I mentioned above that clear CA usually reflects the colour of the surrounding material. Here is an example of a situation in which that was not the case. The glue joint on this round shank extension was a bit thick due to missing material and the glue stood out as a paler grey against the black acrylic.
To remedy this, I used a dental pick to scrape out some of the glue down the length of the crack. When I had a trough dug out, I coloured the remaining glue black using a Sharpie marker, then filled the crack and surrounding area with fresh CA glue, essentially encasing the colour inside the glue.

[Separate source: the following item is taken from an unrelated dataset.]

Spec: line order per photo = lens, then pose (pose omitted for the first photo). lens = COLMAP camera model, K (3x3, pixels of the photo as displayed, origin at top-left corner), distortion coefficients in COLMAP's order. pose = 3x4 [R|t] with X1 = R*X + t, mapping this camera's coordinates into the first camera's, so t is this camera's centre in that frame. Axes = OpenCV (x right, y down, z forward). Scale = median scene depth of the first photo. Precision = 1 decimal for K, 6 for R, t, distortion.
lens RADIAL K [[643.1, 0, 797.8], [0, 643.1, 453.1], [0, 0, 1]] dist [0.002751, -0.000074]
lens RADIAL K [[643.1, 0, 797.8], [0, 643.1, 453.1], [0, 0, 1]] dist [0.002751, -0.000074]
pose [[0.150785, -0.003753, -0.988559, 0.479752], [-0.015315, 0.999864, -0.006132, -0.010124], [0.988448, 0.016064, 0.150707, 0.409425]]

After the glue had cured, a little sanding removed the excess to reveal, well, nothing!
The Sharpie trick is a great addition to the repair toolbox, and I employed it multiple times on each shank extension during the slow and sometimes tedious process of rebuilding these acrylic parts. Eventually, though, the scrapes, divots and most of the scars were filled and the shanks could be sanded and polished for the final time.
That was only really half of the job done, however. The stems, now too large for the new mortises. had to be reworked to suit. First, though, I needed to repair the broken one. Thankfully, the pieces of the broken stem fit together reasonably well and I used a short length of brass tubing to splint the acrylic back together.

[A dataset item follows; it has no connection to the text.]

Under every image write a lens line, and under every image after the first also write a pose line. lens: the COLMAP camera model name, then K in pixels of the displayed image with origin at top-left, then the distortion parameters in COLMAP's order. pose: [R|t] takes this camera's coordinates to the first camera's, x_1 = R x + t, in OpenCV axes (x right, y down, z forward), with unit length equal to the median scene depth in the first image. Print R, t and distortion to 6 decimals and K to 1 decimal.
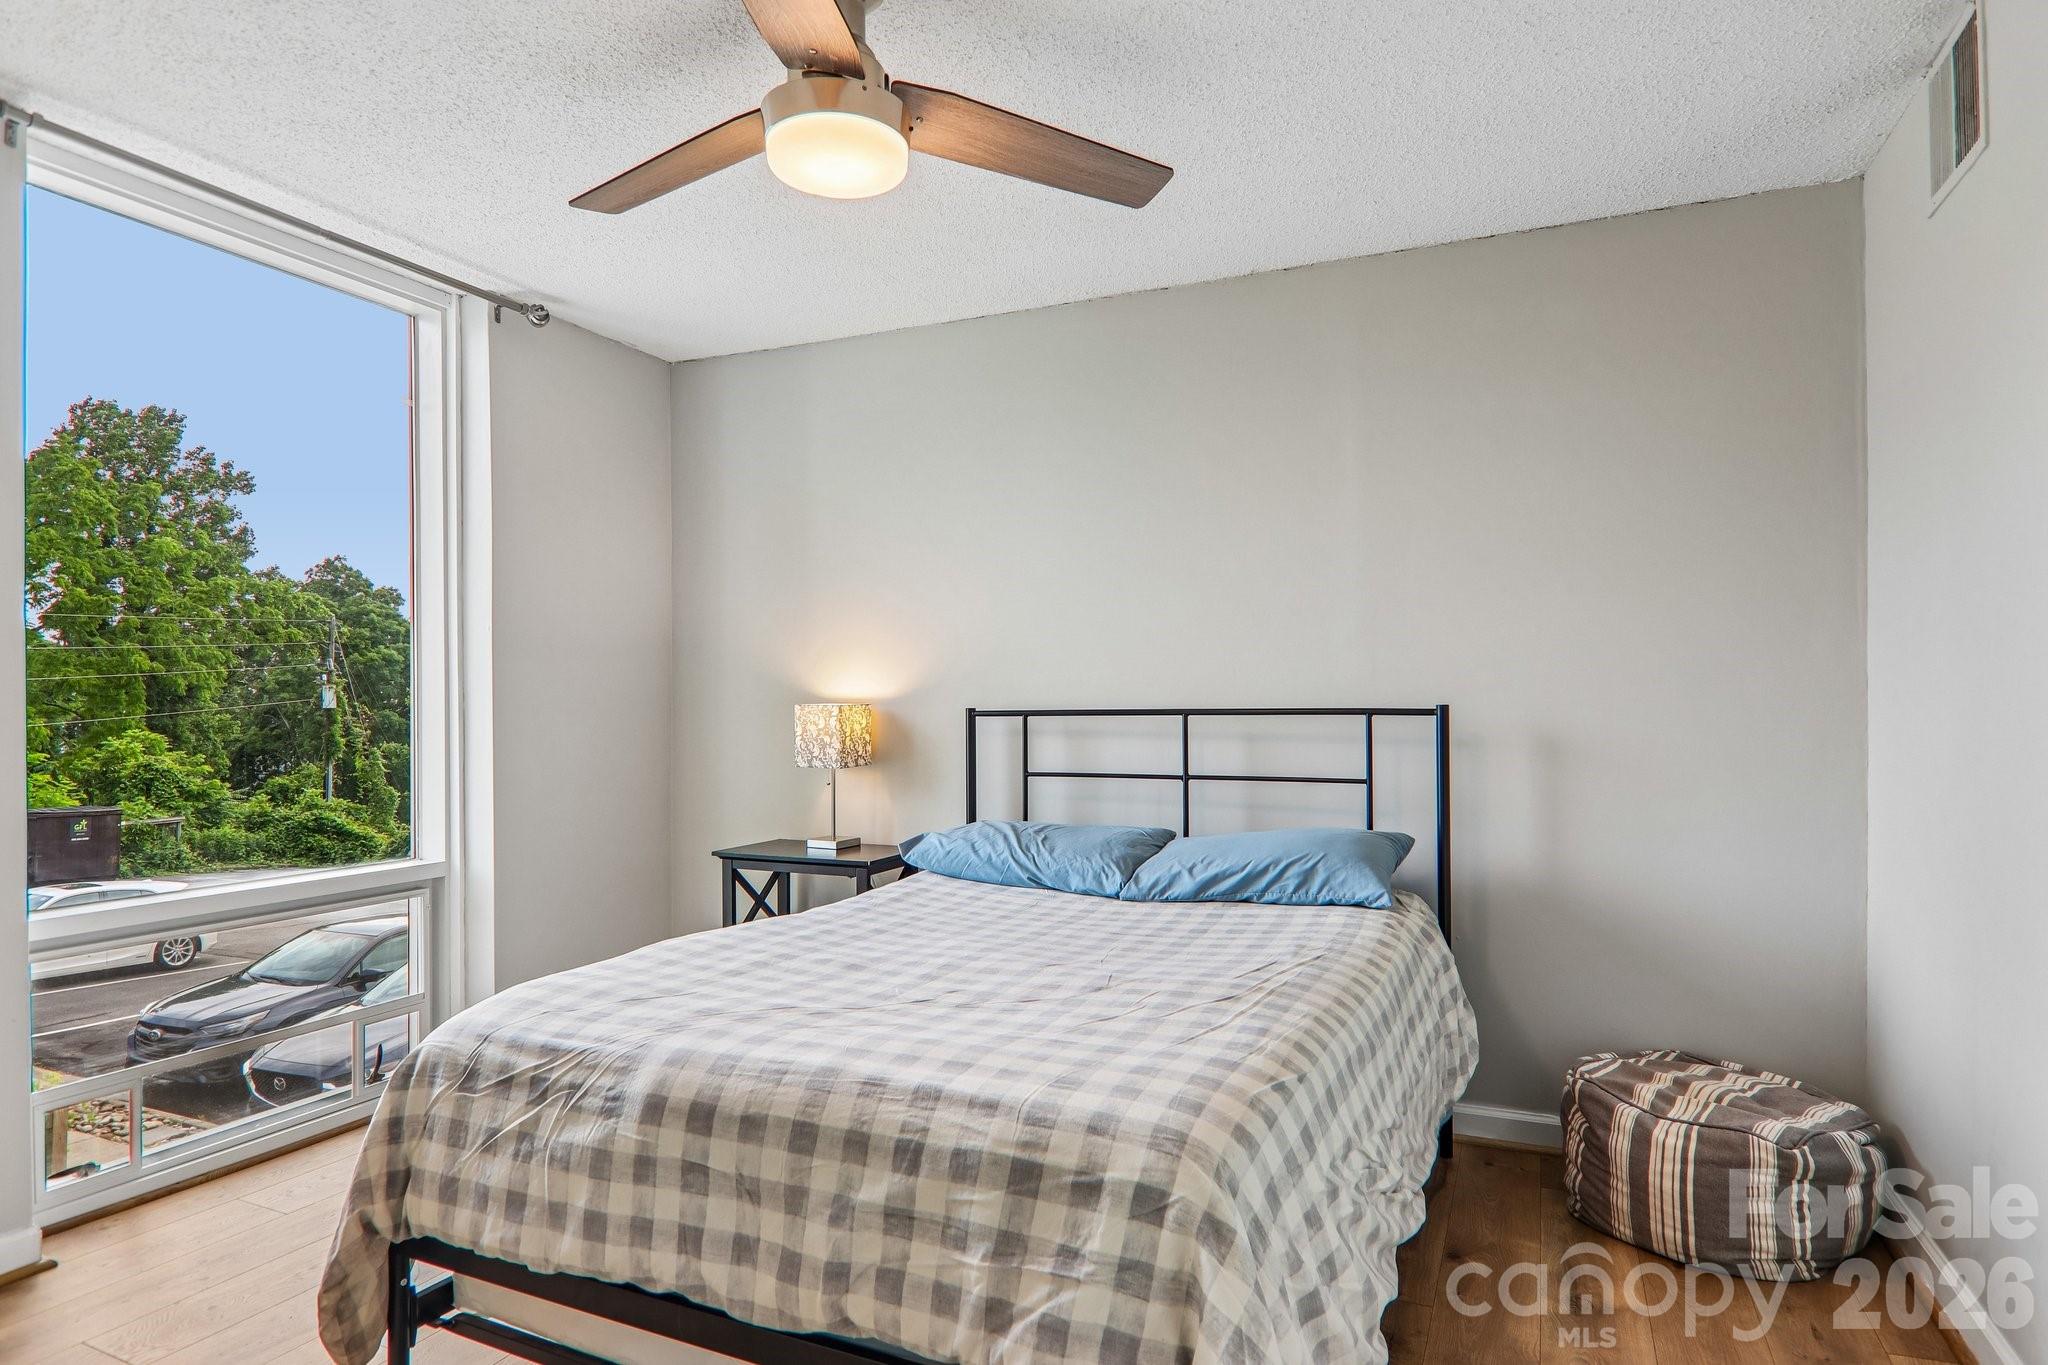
lens RADIAL K [[1148.0, 0, 1022.9], [0, 1148.0, 721.5], [0, 0, 1]] dist [0.003684, -0.019251]
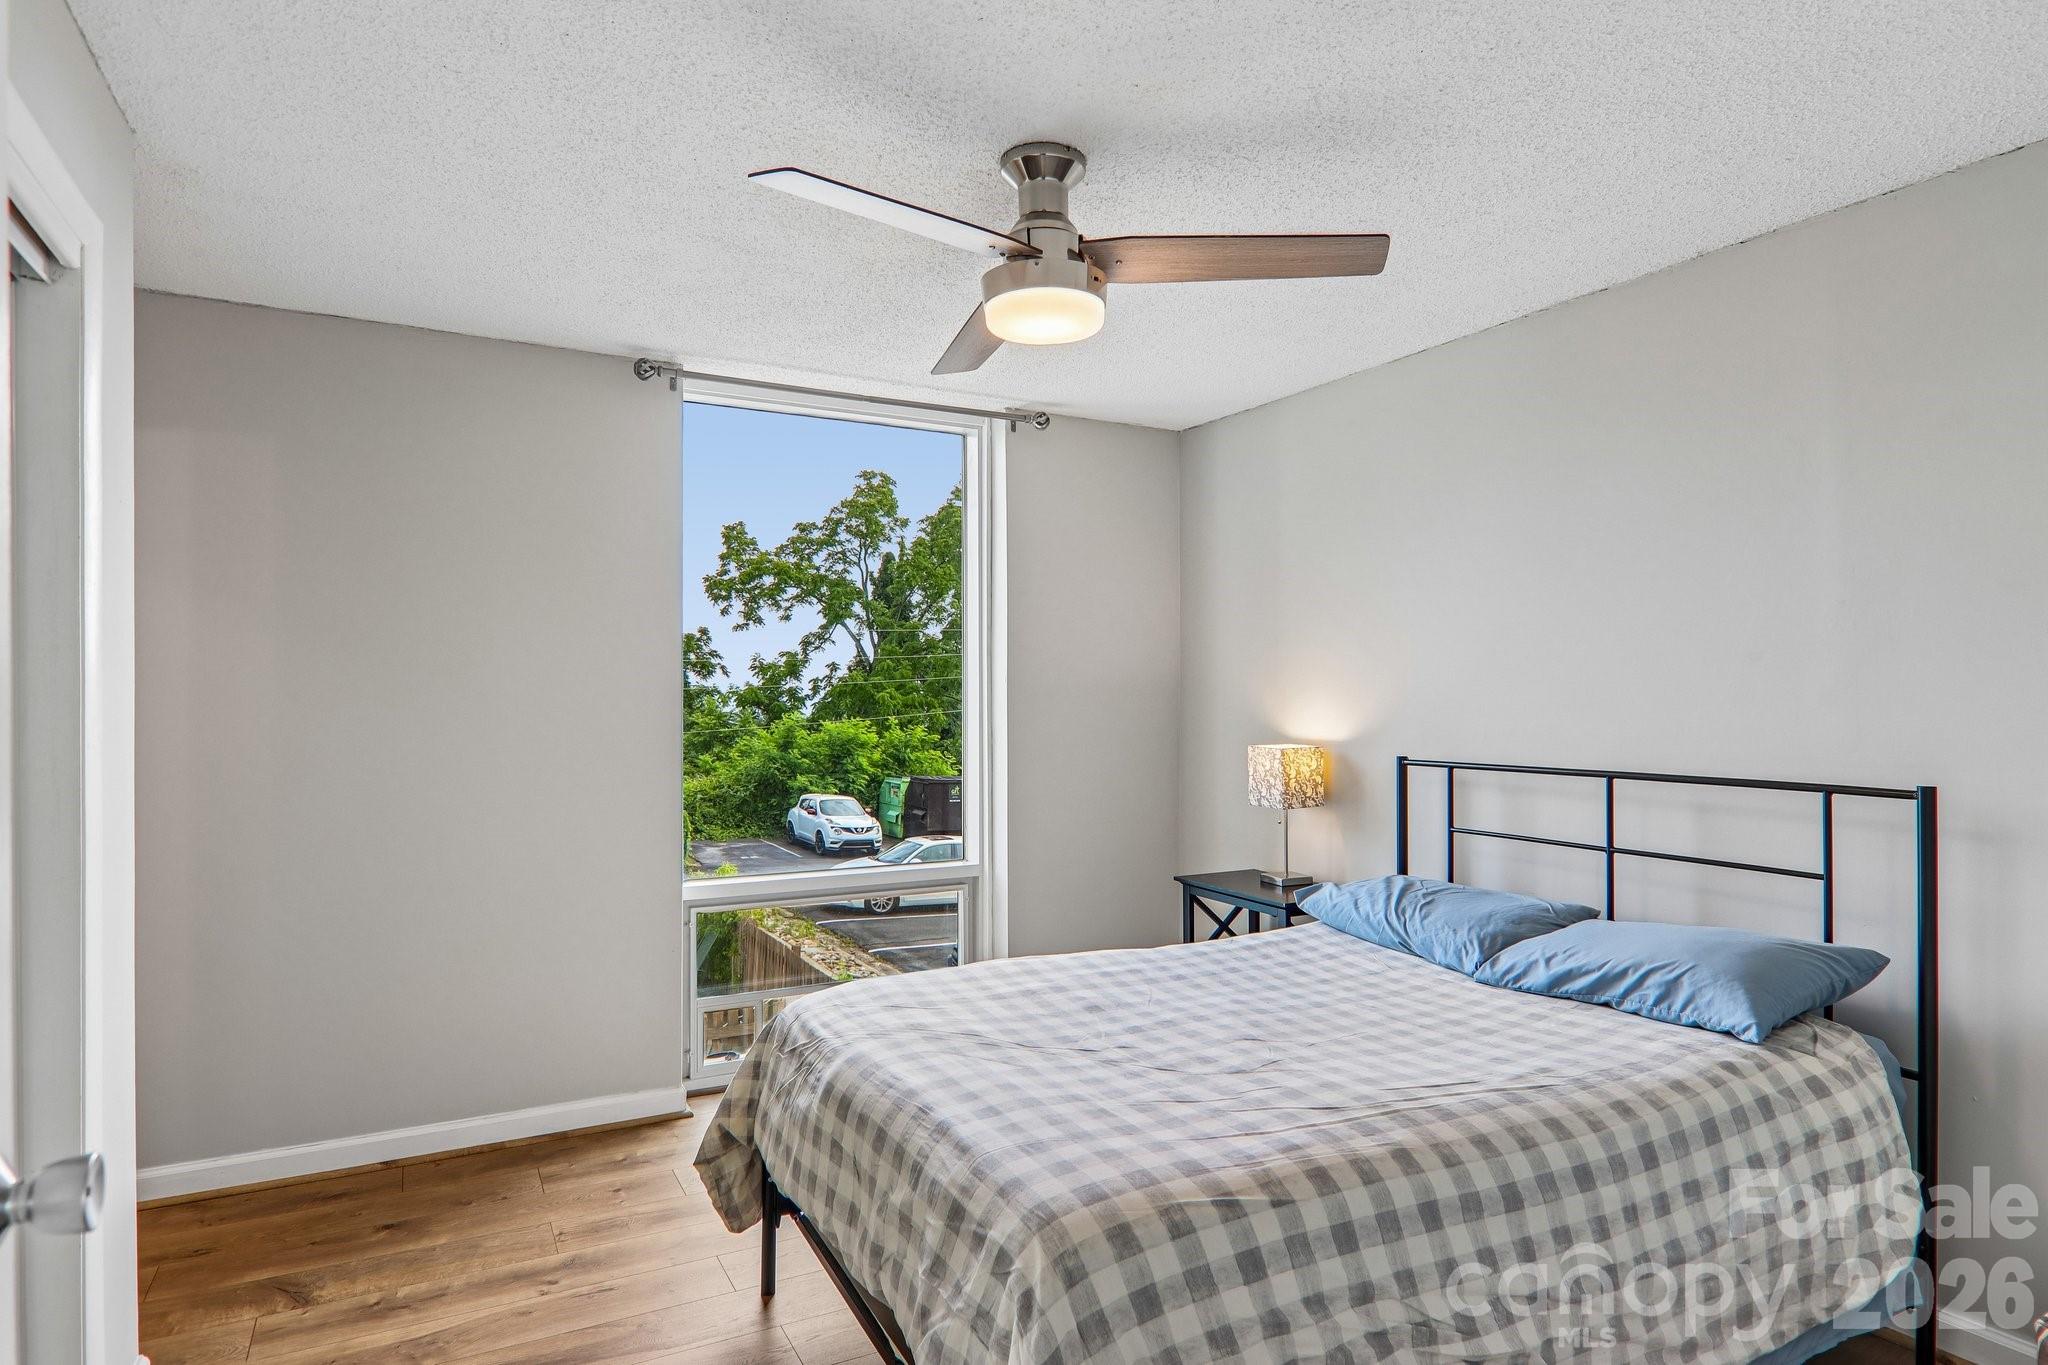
lens RADIAL K [[1147.0, 0, 1021.8], [0, 1147.0, 697.2], [0, 0, 1]] dist [0.005663, -0.020869]
pose [[0.791017, 0.005580, -0.611768, 0.377399], [-0.011989, 0.999908, -0.006382, -0.066562], [0.611676, 0.012383, 0.791011, 0.040911]]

I’ll skip over showing you the process of adding CA glue and sanding it smooth again, as it’s essentially the same process as that used on the shank extensions. Picking up at the point that the stems were both whole again, I began the process of removing material from the tenon end to fit the corresponding mortise. As you can see from the pic below, the stem wasn’t very thick to begin with, so I had to work carefully to avoid removing too much material.
After some fiddling about, the stems mounted snugly but smoothly in their respective shanks. There is a tipping point here that I will bring to readers’ attention. The Delrin shank inserts have a small amount of give to them, so if the tenon is too large, the glue joints on the repaired acrylic shank extensions can reopen.
At the other end of the scale, if the tenon is too small, the stem will fit loosely or even fall out, so it is essential that the tenons are sized exactly right. It is a time-consuming and fiddly process, especially if you need to backtrack after popping a glue joint. Practice, patience and a decent set of calipers really help here!
After the initial sizing was accomplished, the tenons (and the rest of the stems) needed to be smoothed and polished to remove the sanding scratches and bring the finish up to snuff. My process here is straightforward enough – I sanded the acrylic to 2000-grit, then buffed with Red Tripoli and White Diamond compounds.
I also reamed, cleaned and buffed the stummels, refreshed the chambers with a bowl coating of maple syrup and activated charcoal powder, and applied a light coat of Carnauba wax to each finished pipe.
The repaired pipes have gone from bagged junk to not only functional but, dare I say, attractive smoking companions! Though there are a few scars here and there, they are not glaring and will not be noticed in the course of regular use. Instead, the lucky pipe smoker who adds one or both of these Sea Rock pipes to their rack can enjoy the deep, tactile rustication and overall quality for which a Castello pipe is known. I’d say Mission Accomplished!
Thanks for joining me for this rather involved repair and restoration project. The write-up reflects the tasks and techniques used to save this pair of pipes, but can’t adequately convey the investment of time, energy and patience necessary to achieve the results shown below. These Castellos were on my bench for the better part of ten days start to finish, and while a lot of that time was occupied watching glue dry, the majority was spent on some rather technically challenging repair work.
I hope that this post encourages you to take an other look at some of the “junker” pipes most of us in the restoration world have collecting in corners or dusty boxes. With time, patience and ingenuity, some amazing results are possible!